Pero retrocedamos al principio, como a él le gustaría. Al origen del personaje. Breslin era neoyorquino por los cuatro costados. Nació, creció y vivió siempre allí. Hijo de una familia trabajadora de Queens, nunca olvidó sus orígenes. Por eso fue el periodista de los humildes. Claro que pergeñó artículos certeros y ácidos sobre los hilos del poder y los gerifaltes de la Gran Manzana, pero también supo encontrar historias tanto o más interesantes entre los desconocidos con los que coincidía en un aeropuerto, entre los taxistas o los porteros.
Había empezado en la prensa deportiva. Su imagen robusta, algo pendenciera y de asiduo bebedor sumaba tópicos del periodista de la época. Sin embargo, bajo ese aspecto bruto se escondía un genuino intelectual. Lo pudo demostrar una vez entró a trabajar en el Herald Tribune. Había empezado a publicar una columna allí, en 1963, cuando se produjo el asesinato de Kennedy.
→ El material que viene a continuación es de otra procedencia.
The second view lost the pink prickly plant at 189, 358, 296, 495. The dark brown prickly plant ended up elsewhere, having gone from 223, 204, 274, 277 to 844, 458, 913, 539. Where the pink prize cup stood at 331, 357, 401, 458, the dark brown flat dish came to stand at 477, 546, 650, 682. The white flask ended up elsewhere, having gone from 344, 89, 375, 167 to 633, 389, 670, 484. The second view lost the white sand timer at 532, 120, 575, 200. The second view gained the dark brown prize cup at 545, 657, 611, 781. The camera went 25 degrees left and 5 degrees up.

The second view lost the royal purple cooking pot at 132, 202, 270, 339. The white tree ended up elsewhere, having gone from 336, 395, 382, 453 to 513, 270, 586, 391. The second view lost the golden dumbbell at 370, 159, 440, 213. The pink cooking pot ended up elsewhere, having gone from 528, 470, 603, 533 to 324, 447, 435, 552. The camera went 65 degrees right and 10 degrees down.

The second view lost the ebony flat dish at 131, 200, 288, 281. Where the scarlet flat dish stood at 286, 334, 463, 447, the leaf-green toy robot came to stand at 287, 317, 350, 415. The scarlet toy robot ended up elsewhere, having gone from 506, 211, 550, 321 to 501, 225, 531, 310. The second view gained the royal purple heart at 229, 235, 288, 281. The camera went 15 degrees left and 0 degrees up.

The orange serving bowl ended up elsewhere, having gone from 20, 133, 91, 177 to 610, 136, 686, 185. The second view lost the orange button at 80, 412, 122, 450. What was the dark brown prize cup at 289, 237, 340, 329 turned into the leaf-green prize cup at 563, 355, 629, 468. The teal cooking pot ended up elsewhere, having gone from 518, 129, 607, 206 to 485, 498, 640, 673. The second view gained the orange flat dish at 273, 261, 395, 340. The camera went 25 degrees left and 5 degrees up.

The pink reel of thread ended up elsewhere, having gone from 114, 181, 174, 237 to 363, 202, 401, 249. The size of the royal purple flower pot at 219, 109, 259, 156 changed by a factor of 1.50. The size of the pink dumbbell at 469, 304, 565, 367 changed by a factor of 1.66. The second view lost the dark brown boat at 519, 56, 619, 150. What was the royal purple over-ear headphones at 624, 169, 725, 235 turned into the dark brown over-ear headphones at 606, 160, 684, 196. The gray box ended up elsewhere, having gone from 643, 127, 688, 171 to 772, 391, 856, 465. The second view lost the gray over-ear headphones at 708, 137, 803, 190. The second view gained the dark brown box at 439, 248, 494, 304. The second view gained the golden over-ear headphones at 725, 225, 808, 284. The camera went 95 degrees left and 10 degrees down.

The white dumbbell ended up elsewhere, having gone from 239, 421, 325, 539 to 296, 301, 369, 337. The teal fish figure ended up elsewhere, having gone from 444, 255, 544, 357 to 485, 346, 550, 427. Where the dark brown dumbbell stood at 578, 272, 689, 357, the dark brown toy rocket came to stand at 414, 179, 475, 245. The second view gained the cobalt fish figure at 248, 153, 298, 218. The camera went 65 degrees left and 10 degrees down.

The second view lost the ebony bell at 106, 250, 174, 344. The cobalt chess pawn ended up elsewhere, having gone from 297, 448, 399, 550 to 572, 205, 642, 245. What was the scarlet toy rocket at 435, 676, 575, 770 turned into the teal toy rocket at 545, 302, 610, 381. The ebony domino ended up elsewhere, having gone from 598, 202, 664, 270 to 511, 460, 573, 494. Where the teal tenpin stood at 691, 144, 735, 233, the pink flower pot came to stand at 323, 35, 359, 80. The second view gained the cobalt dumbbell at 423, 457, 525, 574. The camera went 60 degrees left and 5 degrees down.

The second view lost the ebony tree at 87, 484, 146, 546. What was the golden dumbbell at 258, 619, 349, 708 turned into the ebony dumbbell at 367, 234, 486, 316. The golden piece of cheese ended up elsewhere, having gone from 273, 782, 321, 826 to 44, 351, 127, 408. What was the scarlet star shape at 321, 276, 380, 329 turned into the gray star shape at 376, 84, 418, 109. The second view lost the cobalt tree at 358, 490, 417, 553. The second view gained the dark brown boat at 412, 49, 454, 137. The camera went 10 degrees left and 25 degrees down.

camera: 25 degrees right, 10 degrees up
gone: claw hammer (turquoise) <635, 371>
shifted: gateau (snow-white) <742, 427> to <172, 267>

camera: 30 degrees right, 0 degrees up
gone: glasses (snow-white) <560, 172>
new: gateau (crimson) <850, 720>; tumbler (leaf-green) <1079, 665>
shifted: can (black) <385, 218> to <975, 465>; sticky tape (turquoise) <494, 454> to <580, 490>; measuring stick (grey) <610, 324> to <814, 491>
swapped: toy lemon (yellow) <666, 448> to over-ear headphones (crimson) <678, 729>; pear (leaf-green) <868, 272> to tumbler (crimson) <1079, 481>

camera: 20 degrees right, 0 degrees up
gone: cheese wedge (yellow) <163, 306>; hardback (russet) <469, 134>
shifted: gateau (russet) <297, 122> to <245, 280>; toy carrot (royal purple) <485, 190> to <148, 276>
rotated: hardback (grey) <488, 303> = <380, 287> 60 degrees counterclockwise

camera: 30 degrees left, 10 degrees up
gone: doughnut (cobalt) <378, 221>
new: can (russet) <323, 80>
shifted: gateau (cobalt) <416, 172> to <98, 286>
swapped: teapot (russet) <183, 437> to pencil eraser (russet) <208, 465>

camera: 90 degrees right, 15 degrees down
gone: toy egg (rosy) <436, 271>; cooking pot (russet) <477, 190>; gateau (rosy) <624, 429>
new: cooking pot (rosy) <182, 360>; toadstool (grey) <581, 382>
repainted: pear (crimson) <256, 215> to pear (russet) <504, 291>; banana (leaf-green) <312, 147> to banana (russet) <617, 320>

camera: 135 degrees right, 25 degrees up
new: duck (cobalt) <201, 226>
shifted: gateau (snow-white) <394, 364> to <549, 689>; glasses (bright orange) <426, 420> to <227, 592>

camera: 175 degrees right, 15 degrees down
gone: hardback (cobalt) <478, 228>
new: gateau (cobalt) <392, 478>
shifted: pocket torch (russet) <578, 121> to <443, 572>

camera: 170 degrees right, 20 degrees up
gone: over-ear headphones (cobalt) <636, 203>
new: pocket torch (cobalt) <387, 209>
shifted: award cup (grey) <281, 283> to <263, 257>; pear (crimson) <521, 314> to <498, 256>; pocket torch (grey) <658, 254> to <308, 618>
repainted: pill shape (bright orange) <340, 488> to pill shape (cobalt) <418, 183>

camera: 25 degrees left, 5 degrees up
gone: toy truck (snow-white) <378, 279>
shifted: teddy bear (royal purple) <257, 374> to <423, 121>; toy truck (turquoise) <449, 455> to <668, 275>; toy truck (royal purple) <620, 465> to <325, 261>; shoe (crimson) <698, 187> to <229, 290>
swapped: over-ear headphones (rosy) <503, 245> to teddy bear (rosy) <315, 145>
Breslin vio un protagonista, donde ningún otro había pensado. Se acercó a Clifton Pollard y lo describió en su rutina diaria: “Pollard estaba en pleno desayuno cuando recibió la llamada que había estado esperando. Era Kawalchik, el encargado del cementerio de Arlington, que es donde Pollard trabaja –escribía–. ‘Polly, ¿puedes estar aquí a las once?’, le pidió Kawalchik. ‘Me imagino que sabes para qué’. Pollard lo sabía. Colgó el teléfono, acabó su desayuno y salió de su apartamento para pasarse el domingo cavando la tumba de John Fitzgerald Kennedy.”
En sus siguientes artículos no imitaba a otros periodistas que buscaban saber los sentimientos de cada uno de los presentes en el funeral. Habló con el médico que intentó reanimar al presidente o con el cura que le suministró los últimos sacramentos. Les pidió simplemente que dijeran qué habían hecho. Su relato era tan vívido que te sumergía en el momento.
Aquellas columnas le granjearon una fama que fue acrecentando con otros hitos. Cubrió el asesinato de Robert Kennedy, en 1968, de una manera muy diferente: estaba a un metro del asesino. Le había pasado lo mismo con el de Malcom X tres años antes –lo que levantó suspicacias de que podían haberle informado–. Protagonizó una quijotesca campaña electoral a la alcaldía de Nueva York para denunciar los tejemanejes de la política que, obviamente, perdió. Inició una estremecedora correspondencia pública con David Berkowitz, un asesino en serie conocido como El hijo de Sam. Se retó a copas con un famoso gángster local. Describió la muerte de sida, personalizándola de tal modo que hizo cambiar la manera en que muchos miraban a la enfermedad y a la comunidad gay. Y ya en los noventa, se la jugó adentrándose en los disturbios que hubo en Brooklyn y acabó apaleado. Sus historias son inacabables. Y continuó escribiendo casi hasta su muerte, el pasado día 19, a los 88 años, tras una neumonía.
Tom Wolfe, otra figura clave del nuevo periodismo, fue el más escueto al recordarle: “Ha sido el mayor columnista de mi época”.